Absolutely nothing here is reassuring.

From Risky Biz News:

Iron Tiger: Trend Micro and Sekoia published reports last week on the recent shenanigans of the Iron Tiger APT (also known as Emissary Panda, APT27, Bronze Union, and Luckymouse). The report details a supply chain attack on a chat application named MiMi, through which the group delivered versions of the HyperBro backdoor to infected users.

We noticed Iron Tiger controlling the servers hosting the app installers of MiMi, suggesting a supply chain attack. Further investigation showed that MiMi chat installers have been compromised to download and install HyperBro samples for the Windows platform and rshell samples for the Mac OS platform.

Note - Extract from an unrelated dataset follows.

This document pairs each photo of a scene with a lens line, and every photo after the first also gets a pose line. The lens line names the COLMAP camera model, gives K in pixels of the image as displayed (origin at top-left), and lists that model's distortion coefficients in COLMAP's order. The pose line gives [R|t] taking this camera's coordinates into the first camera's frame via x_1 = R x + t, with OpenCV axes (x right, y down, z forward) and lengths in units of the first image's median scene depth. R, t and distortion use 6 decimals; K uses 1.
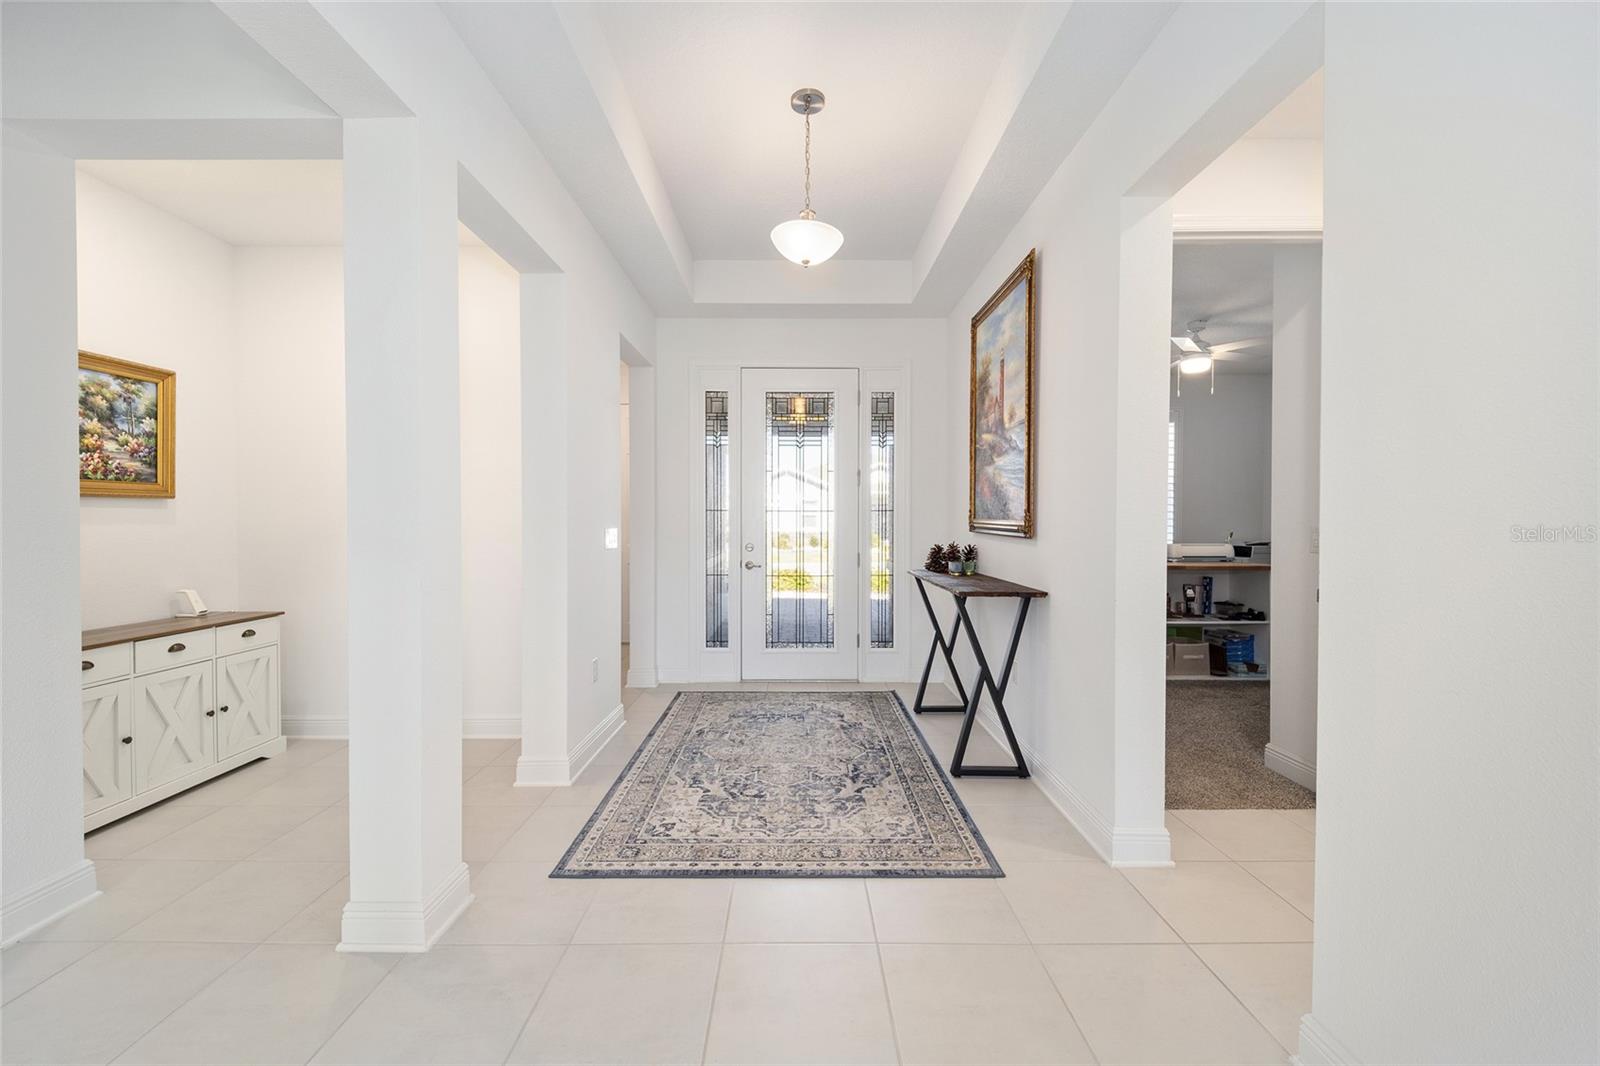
lens RADIAL K [[631.1, 0, 793.3], [0, 631.1, 528.8], [0, 0, 1]] dist [0.012075, -0.004818]
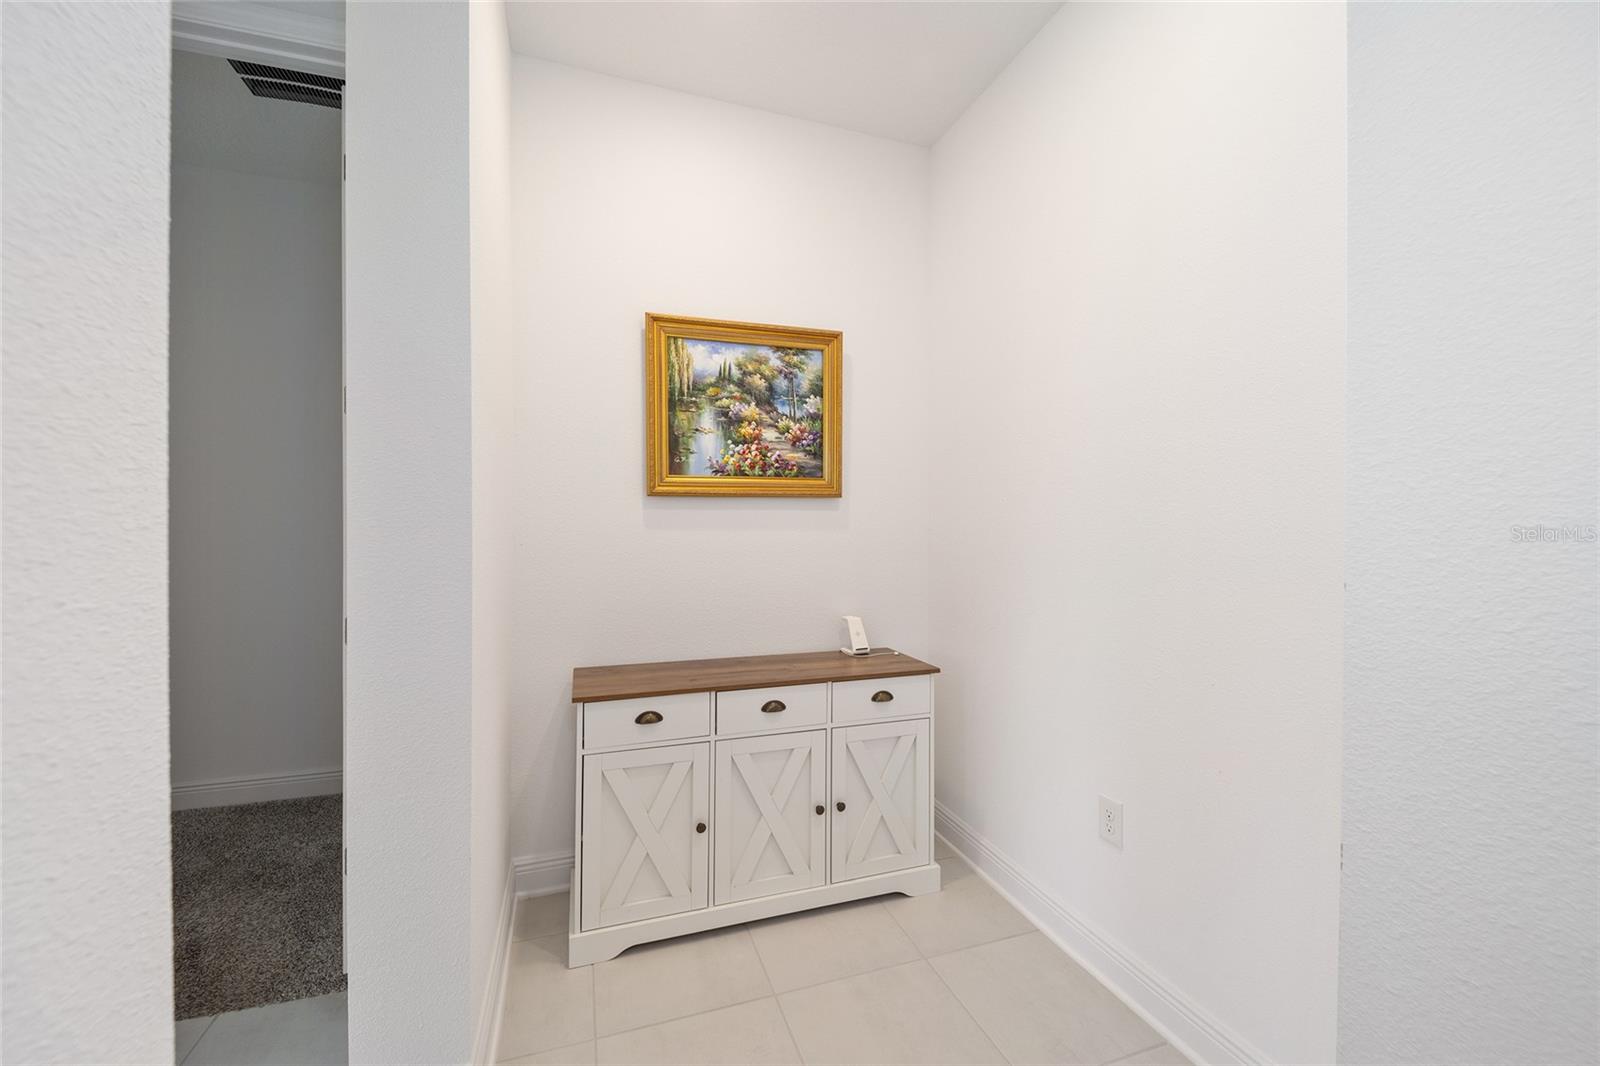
lens RADIAL K [[631.1, 0, 789.8], [0, 631.1, 534.1], [0, 0, 1]] dist [0.012075, -0.004818]
pose [[0.325242, 0.002714, -0.945627, -0.288506], [-0.006042, 0.999981, 0.000792, -0.002759], [0.945612, 0.005456, 0.325252, 0.740372]]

While this was not the first time the technique was used, this latest development shows Iron Tiger's interest in compromising victims using the three major platforms: Windows, Linux, and macOS.

Is ransomware going after the Global South? Sure looks like it! A report published last week by the British think tank the Royal United Services Institute (RUSI) argues that ransomware gangs have increased their targeting of the Global South—countries in Latin America, Asia, Africa, and Oceania.

RUSI analysts argue that ransomware gangs shifted their targeting over the past year following an acid response from US and European law enforcement agencies following a string of high-profile attacks that appear to have crossed a line and reached a point where the ransomware problem needed to be addressed. (continued)

SEC charges: The US Securities and Exchange Commission charged 18 individuals and corporate entities for their roles in a fraudulent scheme in which dozens of online retail brokerage accounts were hacked and used to purchase micro-stocks and manipulate their price and trading volume. According to the SEC, 31 brokerage accounts were hacked and abused in this scheme between late 2017 and early 2018, earning the hackers more than $1 million in illicit proceeds.